Farming, 1940’s Style

Last week, my father-in-law inexplicably sent us a book called “The Weekly Times Farmers’ Handbook”. Written in 1947, it offers a wealth of information for Australian farmers, with articles on cultivating mushrooms, determining the age of a horse by examining their teeth, and curing pigs who have come down with pneumonia by feeding them “milk and pollard” (a bran and wheat blend), and rubbing their chests with a mixture of mustard and vinegar!

Pages are punctuated with hand-drawn diagrams of shearing shed layouts, crow catchers and sparrow traps, and pig nose-ringing techniques. Perhaps the most fascinating insight into farming life in the 1940’s however comes from the advertising pages sprinkled throughout the book.

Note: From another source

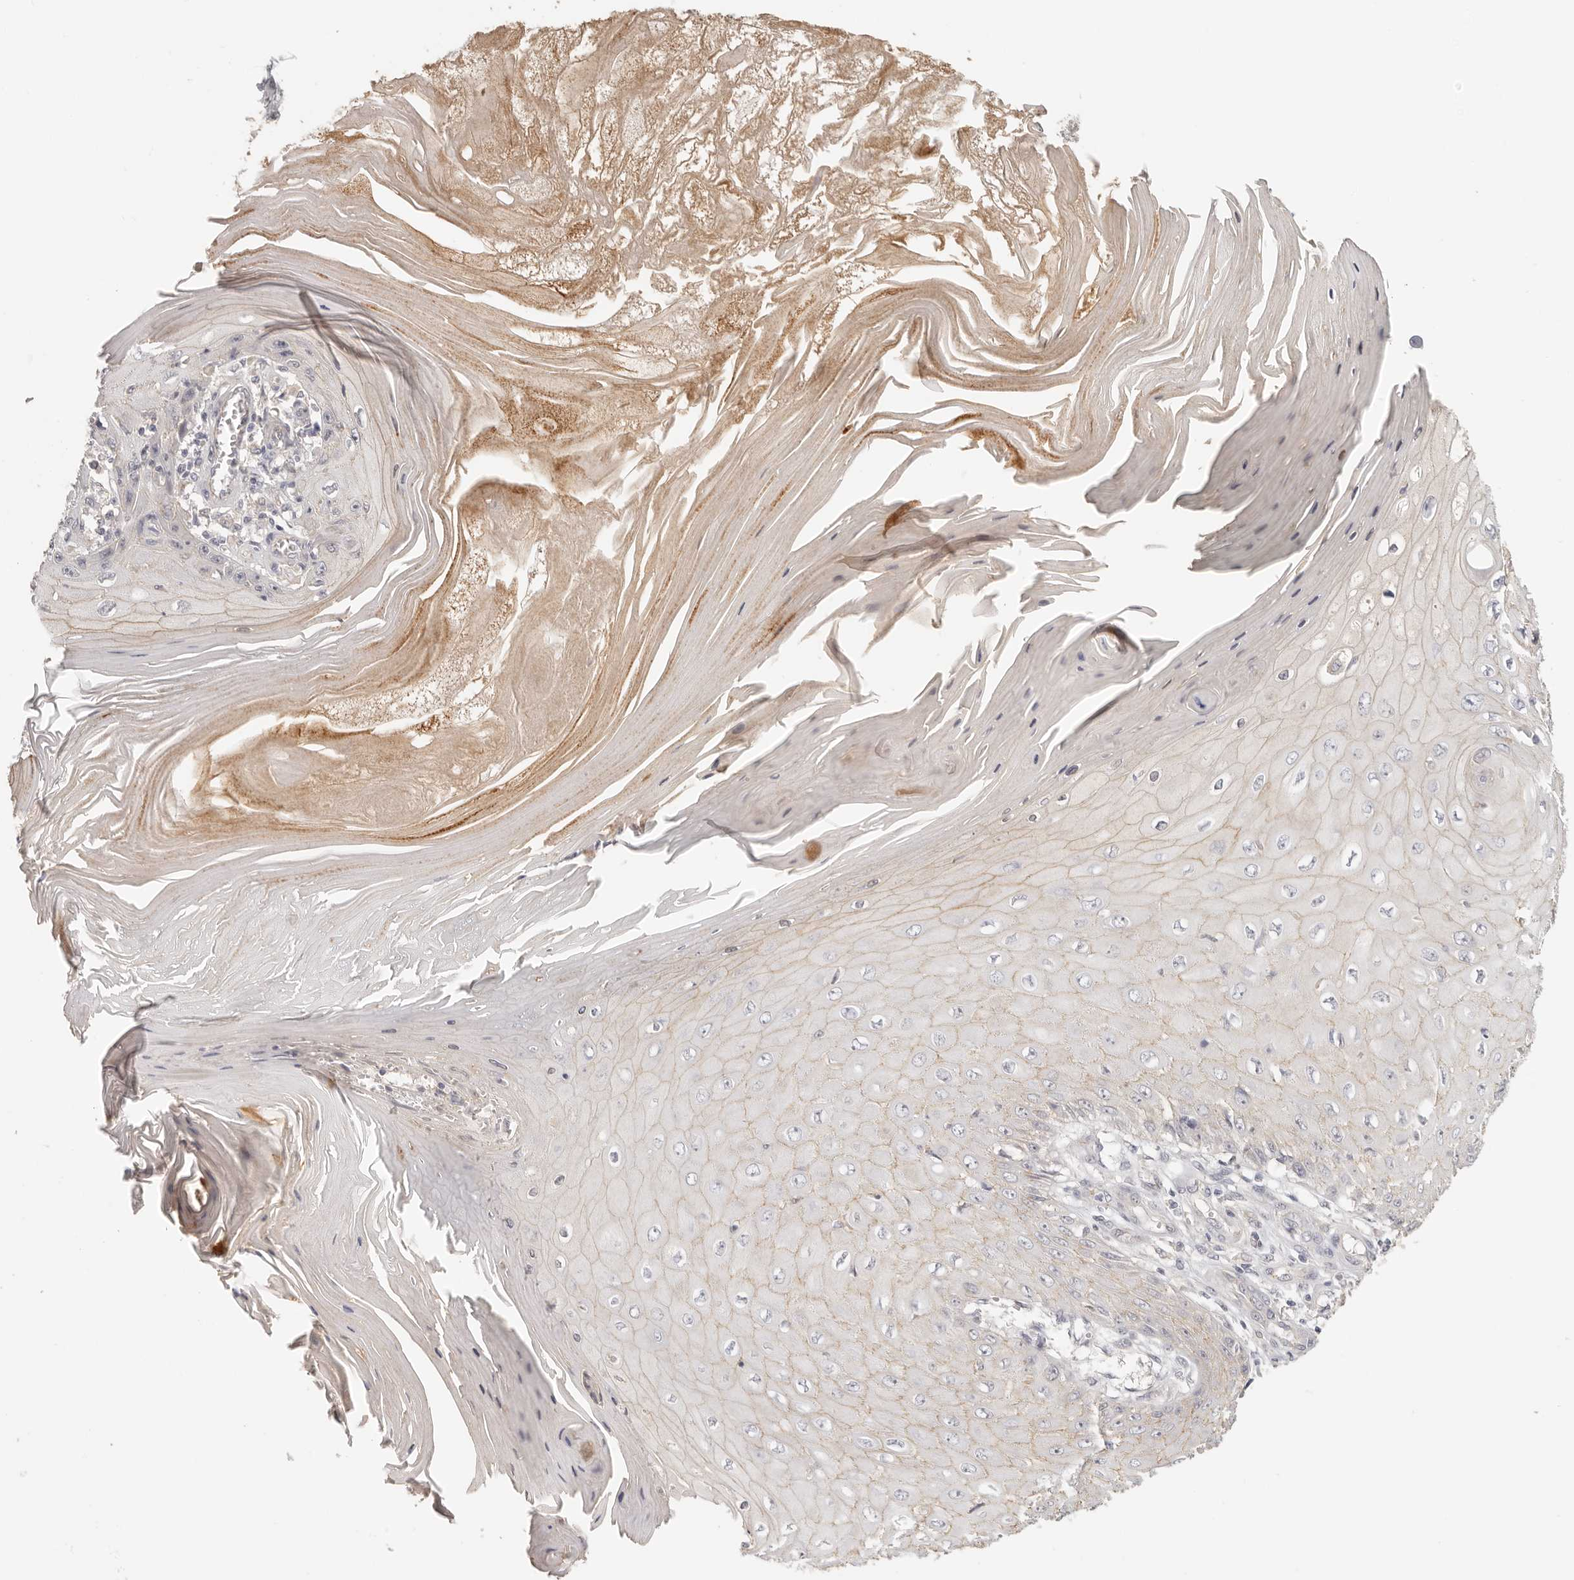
{"staining": {"intensity": "weak", "quantity": "25%-75%", "location": "cytoplasmic/membranous"}, "tissue": "skin cancer", "cell_type": "Tumor cells", "image_type": "cancer", "snomed": [{"axis": "morphology", "description": "Squamous cell carcinoma, NOS"}, {"axis": "topography", "description": "Skin"}], "caption": "DAB (3,3'-diaminobenzidine) immunohistochemical staining of skin squamous cell carcinoma displays weak cytoplasmic/membranous protein staining in about 25%-75% of tumor cells.", "gene": "ANXA9", "patient": {"sex": "female", "age": 73}}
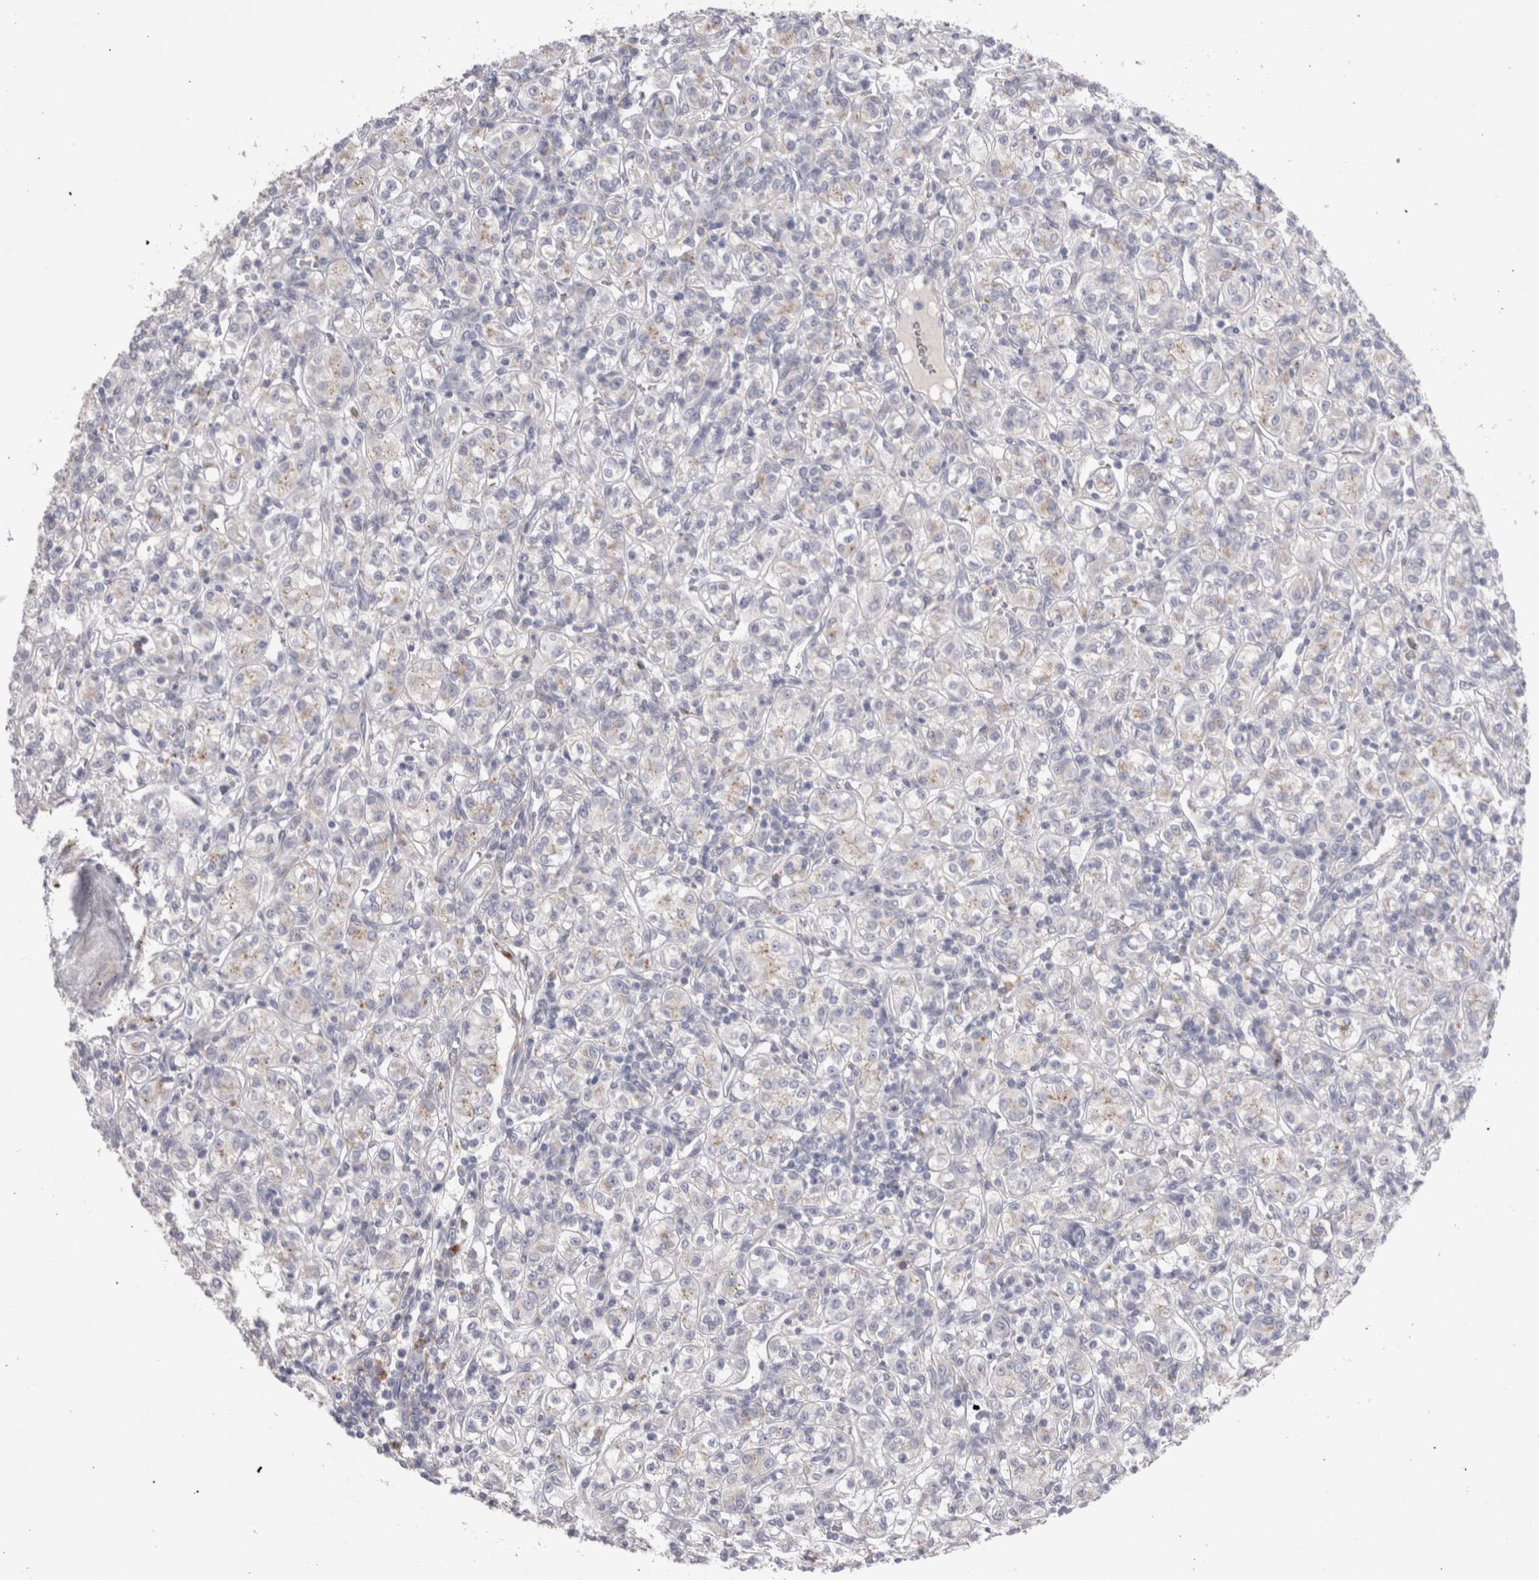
{"staining": {"intensity": "negative", "quantity": "none", "location": "none"}, "tissue": "renal cancer", "cell_type": "Tumor cells", "image_type": "cancer", "snomed": [{"axis": "morphology", "description": "Adenocarcinoma, NOS"}, {"axis": "topography", "description": "Kidney"}], "caption": "Renal cancer stained for a protein using IHC shows no expression tumor cells.", "gene": "EPDR1", "patient": {"sex": "male", "age": 77}}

“Way” seamless milk cans, manufactured in Melbourne, are touted as being “the best in world”. “Sunshine milkers”, made in Sunshine, Victoria offer “outstanding features” such as reduced vacuum and hygienic elevation! McPherson’s pumps, also produced in Melbourne give farmers “splendid hand pumps for general work on the farm.”

These companies were filling needs that were with our farming communities 80 years ago, and continue to this day, but with products fully manufactured to individual specifications right here in Australia. With countries now considering their “home-made” options more than ever, perhaps a re-visit to sources such as the 1947 Farmers’ Handbook could offer a source of inspiration.